I'm not brand new to the concept of unit testing but at the same time I've not yet mastered them either.
The one question that has been going through my head recently as I've been writing unit tests while writing my code using the TDD methodology is: to what level should I be testing?
Sometimes I wonder if I'm being excessive in the use of unit testing.
At what point should a developer stop writing unit tests and get actual work done?
I might need to clarify that question before people assume I'm against using TDD...
What I'm struggling with is the granularity of my test....
- When my app has a config file do I test that values can be retrieved from the file? I lean towards yes....but....
- Do I then write a unit test for each possible config value that will be present? ie check that they exist...and can be parsed to the correct type...
- When my app writes errors to a log do I need to test that it is able to write to the log? Do I then need to write tests to verify that entries are actually made to the log?
I want to be able to use my unit tests to verify the behavior of my app...but I'm not quite sure where to stop. Is it possible to write tests that are too trivial?
In unit testing, you would write a test that shows that it is possible to read items from the config files. You'd test any possible quirks so that you have a representative set of tests, e.g. can you read an empty string, or a long string, or a string with escaped characters, can the system distinguish between an empty or missing string.
With that test done, it is not necessary to re-check that capability for every time another class uses the facility you've already tested. Otherwise, for every function you test, you'd have to re-test every operating system feature it relied on. The tests for a given feature only need to test what that feature's code is responsible for getting right.
Sometimes if this is hard to judge, it indicates something that needs refactoring to make the question easier to answer. If you have to write the same test lots of times for different features, this may indicate that those features share something inside them that could be moved out into a single function or class, tested once and then reused.
In broader terms this is an economics question. Assuming you've stopped needless duplicated tests, how much can you afford your tests to be complete? It is effectively impossible to write genuinely complete tests for any non-trivial program due to the combinations of circumstances that can occur, so you have to make the call. Many successful products have taken over the world despite having no unit tests when they originally launched, including some of the most famous desktop applications of all time. They were unreliable, but good enough, and if they'd invested more in reliability then their competitors would have beaten them to first place in market share. (Look at Netscape, who got first place with a product that was notoriously unreliable, and then died out completely when they took time out to do everything the right way). This is not what we as engineers want to hear, and hopefully these days customers are more discerning, but I suspect not by much.
Excessive unit testing often arises when you use code generation to generate really obvious unit tests. However, since generated unit tests do not really hurt anyone (and do not affect the cost-benefit ratio negatively), I say leave them in - they might come in useful when you least expect it.
If two test cases will run exactly the same code, then there's no need to test them separately. e.g., For your example of reading the config file, you only need to test that it is able to correctly read each type of value (and that it fails in the correct manner when asked to read a nonexistent or invalid value).
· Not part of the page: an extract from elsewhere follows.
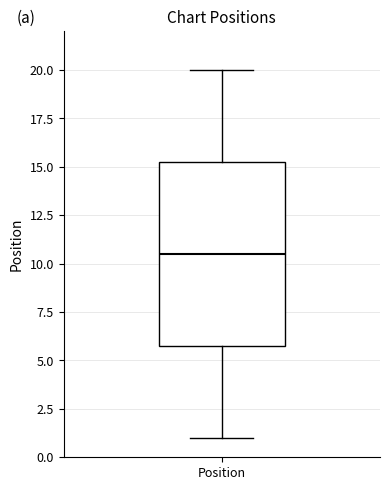

Read this box plot against the y-axis: the position of the median line, the range covered by the box, and the ends of both whiskers. The values are not printed on the chart, so give them approximately, as read against the axis.

median 10.5, box 6.0 to 15.5, whiskers 1.0 to 20.0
If you test that it correctly reads in every single value in the config file, then you are testing the config file, not the code.
yes, unit testing can be taken to excess/extremes
keep in mind that it is only necessary to test features; everything else follows from that
so no, you don't have to test that you can read values from a config file, because one (or more) of the features will need to read values from a config file - and if they don't, then you don't need a config file!
EDIT: There seems to be some confusion as to what I am trying to say. I am not saying that unit testing and feature testing are the same thing - they are not. Per wikipedia: "a unit is the smallest testable part of an application" and logically such 'units' are smaller than most 'features'.
What I am saying is that unit testing is the extreme, and is rarely necessary - with the possible exception of super-critical software (real-time control systems where lives may be endangered, for example) or projects with no limits on budget and timeline.
For most software, from a practical point of view, testing features is all that is required. Testing units smaller than features won't hurt, and it might help, but the trade-off in productivity vs improvements in quality are debatable.
Yes, indeed it is possible to write excessive amounts of unit tests. For example,
In practice the problem isn't that people write too many tests, it's that they distribute their tests unevenly. Sometimes you'll see people who are new to unit testing write hundreds of tests for the things that are easy to test, but then they run out of steam before they put any tests where they're most needed.